Abstract & Introduction

To measure the activity of Gq-coupled GPCRs in drug discovery and compound screening campaigns, intracellular calcium flux assays using fluorescent calcium
binding dyes play an important role. The FLIPR Tetra® system offers real-time kinetic measurement of calcium flux within cells and is traditionally performed in
384-well assay plates. However, as high-throughput screening campaigns have been increasing in size over the past years, the substantial number of cells and
reagents required, and the overall duration of the campaigns have become increasingly important restricting factors.

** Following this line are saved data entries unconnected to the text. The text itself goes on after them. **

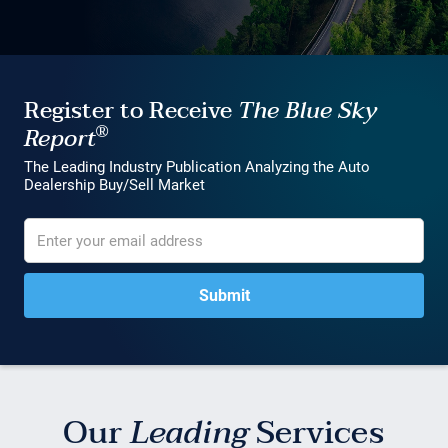
Register to Receive
The Blue Sky
®
Report
The Leading Industry Publication Analyzing the Auto
Dealership Buy/Sell Market
Our
Leading
Services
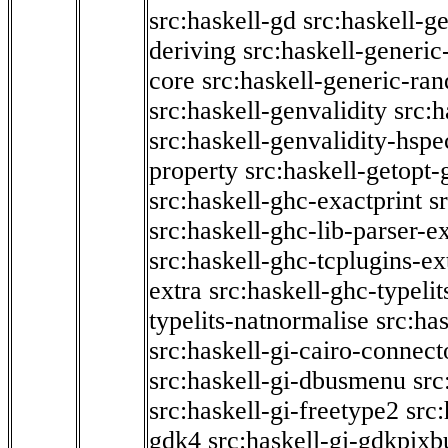
src:haskell-gd
src:haskell-g
deriving
src:haskell-generic
core
src:haskell-generic-ra
src:haskell-genvalidity
src:h
src:haskell-genvalidity-hspe
property
src:haskell-getopt-
src:haskell-ghc-exactprint
s
src:haskell-ghc-lib-parser-e
src:haskell-ghc-tcplugins-ex
extra
src:haskell-ghc-typeli
typelits-natnormalise
src:has
src:haskell-gi-cairo-connect
src:haskell-gi-dbusmenu
src
src:haskell-gi-freetype2
src
gdk4
src:haskell-gi-gdkpixb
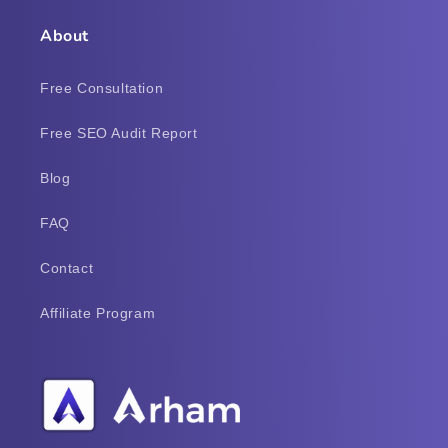
About
Free Consultation
Free SEO Audit Report
Blog
FAQ
Contact
Affiliate Program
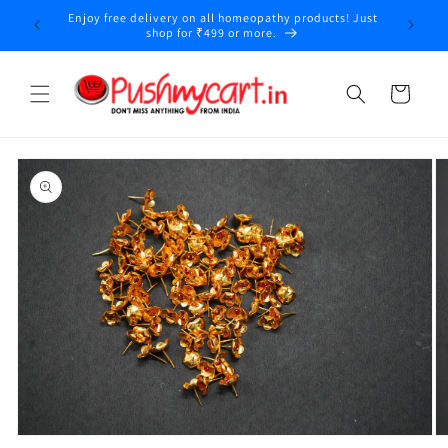
Skip to
Enjoy free delivery on all homeopathy products! Just
y
content
shop for ₹499 or more.
Cart
Skip to
product
information
Open
O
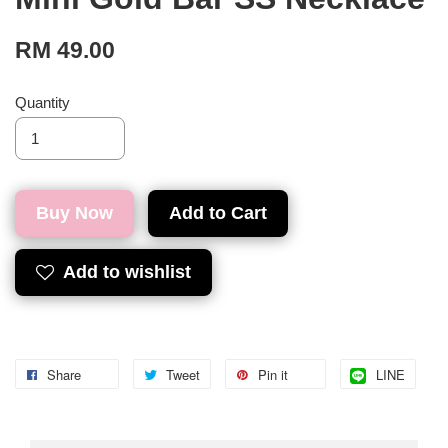
RM 49.00
Quantity
Buy Now
Add to Cart
Add to wishlist
Share
Tweet
Pin it
LINE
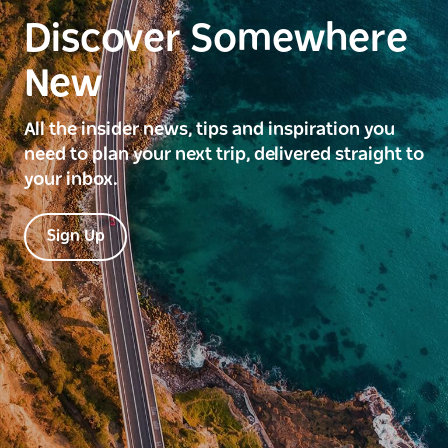
Discover Somewhere
New
All the insider news, tips and inspiration you
need to plan your next trip, delivered straight to
your inbox.
Sign Up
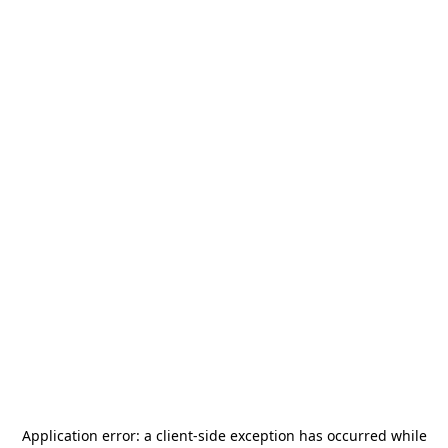
Application error: a
client
-side exception has occurred while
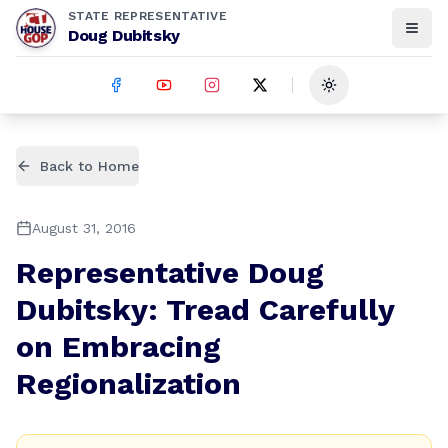
STATE REPRESENTATIVE
Doug Dubitsky
Toggle theme
Back to Home
August 31, 2016
Representative Doug
Dubitsky: Tread Carefully
on Embracing
Regionalization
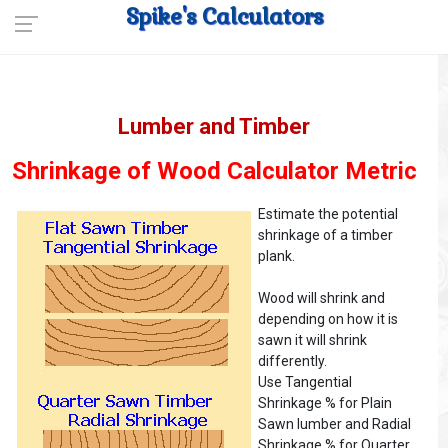
Spike's Calculators
Lumber and Timber
Shrinkage of Wood Calculator Metric
Estimate the potential
shrinkage of a timber
plank.
Wood will shrink and
depending on how it is
sawn it will shrink
differently.
Use Tangential
Shrinkage % for Plain
Sawn lumber and Radial
Shrinkage % for Quarter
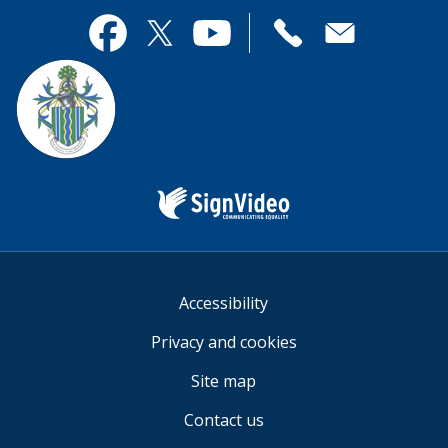
page
this
useful.
page
Contact
useful.
Facebook
Twitter
YouTube
us
Sign
Video
Accessibility
Privacy and cookies
Site map
Contact us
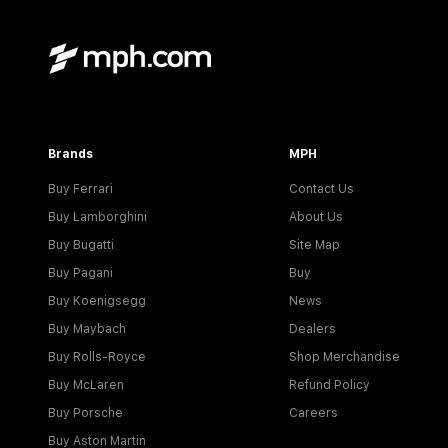
Brands
MPH
Buy Ferrari
Contact Us
Buy Lamborghini
About Us
Buy Bugatti
Site Map
Buy Pagani
Buy
Buy Koenigsegg
News
Buy Maybach
Dealers
Buy Rolls-Royce
Shop Merchandise
Buy McLaren
Refund Policy
Buy Porsche
Careers
Buy Aston Martin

To circumvent these limitations, we have miniaturized a cellular calcium flux assay to 1536-well format. Using a FLIPR Tetra® equipped with a 1536-pipettor head,
we performed a mini-screen of 2,816 compounds from the Evotec-lead like compound library. We identified agonists and allosteric modulators of endogenously
expressed purinergic receptors in wild type CHO cells (WT CHO) showing dose-dependent activation, demonstrating suitability of the 1536-well format for calcium
flux assays in screening mode.

Our study demonstrates the advantages of miniaturization of a cell-based calcium flux assay into a 1536-well format using the FLIPR Tetra®, by gathering real
time data in high-throughput mode using much less cells, smaller reagent volumes and a significantly increased throughput time, thereby enabling time- and cost efficient screening of libraries with >250,000 compounds.